Colheita
Poesia
Colheita
Trama
Da beleza: baixas acepções
Beleza torta, turva, velada nos extertores do instinto
Beleza infame, calcada na vergonha da necessidade
sublime da sublimação da falta
que se alimenta da fome canhestra
do torpor de um ilusório fim de sentido
que se arrasta aos solavancos, em desesperada busca
de chão movediço que resvale num resto de horizonte
Beleza paga, vendida nas quitandas dos desvios de caráter
comprada aos pés da apoteose da carência
que morre na epifania da contemplação da culpa
que renasce no vazio tátil da imagem refletida
Beleza inútil, nula,que adorna os desvãos do nada.
Nós
Declaração
Sadomasoquismo
Cai o espasmo de uma incerta melancolia
e do chão brotam de seus restos
frutos duvidosos de futuros sorrisos destroçados
Rasga-se o disfarce do desgosto
e de seus andrajos compõe-se a fantasia premeditada
de um carnaval insidioso que corrói toda nudez
Arranca-se da dor sua íntima expressão de prazer
Acalenta-se fracassos a serem convertidos
em sinais de uma pretensa aprendizagem
Queima-se o luto intemporal do desengano
e da chama desrespeitosa à treva necessária
nasce a fagulha que incendeia o descaso
de um corpo avesso ao seu repouso
Da cópula primeira, a semente
do torturante prazer da desnecessidade de sentido
Da cópula perene, a deleitável tortura
do princípio de um fim que não se concretiza.

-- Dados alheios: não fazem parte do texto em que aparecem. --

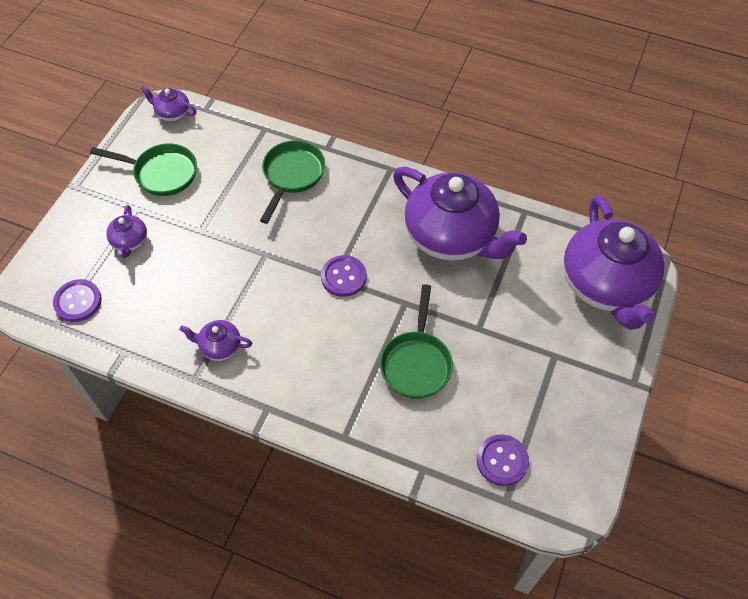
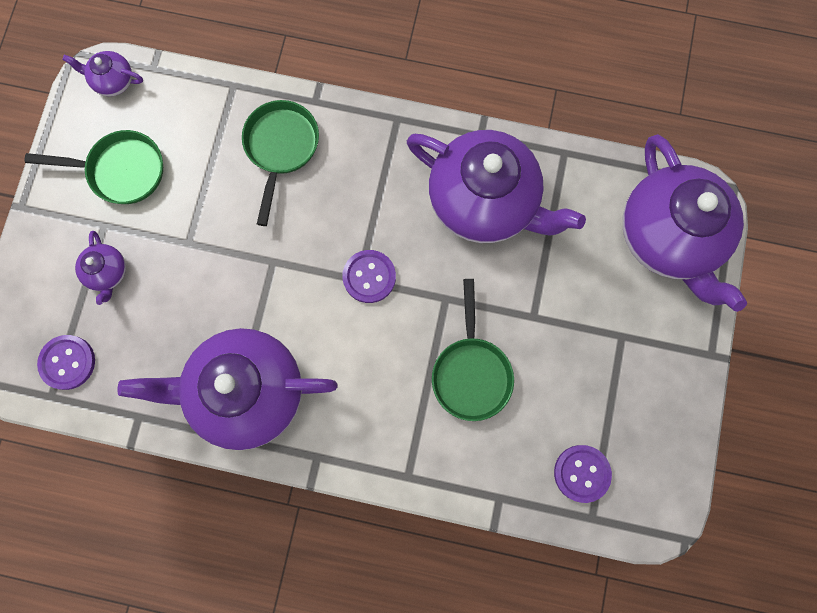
camera: 10 degrees left, 20 degrees up
purple teapot [179,320,252,361] -> purple teapot [117,328,337,450], size x2.37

Enterro de uma possível ressurreição
O tédio corroeu meu poema:
entranhou-se no verso quebrado
da minha rotina carcomida
pela prosa burocrática do cotidiano
A preguiça estancou minha epifania:
esmaeceu o hiato épico
do instante lânguido do encantamento
somou a contagem cartesiana
dos segundos do porvir desenganado
aos anos escoados no passado desencantado
O sono matou meu sonho:
emprenhou de cansaçoes turvos
a inconsciência da memória criativa
impôs a lógica de uma treva calculada
à ficção feérica da invenção de mim mesmo
A espera matou minha esperança:
cumulou de desgostos entulhados
a utopia reticente aos fatos
que descrevia o lugar nenhum
de uma gênese sempre ressucitada
O poema, no entanto, segue adiante
coroado pelo esquife que o abriga
sorrindo capenga dos destroços
que redimem sua glória previamente arruinada.
Um gesto
Estilhaço de um reflexo partido
Quem é este que me espreita em meu reflexo?
Avesso turvo de um eu ignorado
imagem pedaço de um Narciso estilhaçado
sombra túrgida de um corpo desconexo
Princípio já antigo de um velho conformado
às nuanças da curva de uma espiral descendente
Reencontro atávico ao feto afluente
epitáfio vivo de um sonho ressuscitado
A que projeção se destina a imagem
partida da intenção de meu projeto?
Reflexo retórico de um espelho abjeto
a esterilizar o avesso de uma miragem:
tortura miserável a ser consentida
entre o embrião imaginário e o personagem sem vida.
Invisível
Já não me tocam
e contemplam o vazio tátil
das minhas chagas abertas
Percebem através do que não sou
a sombra viva da caricatura
dos meus ganhos em perspectiva
Intuem do toque sem tato
a pele ressequida pelas perdas
passadas em projeção
Dos olhos, vislumbram o tempo entranhado
nos desvios do desejo não consumado
Dos olhos, vislumbram a vida despendida
nas edificações dos atos trespassados
Não me veem
mas já constroem o monumento vivo
das ruínas que são – ou creem- minhas.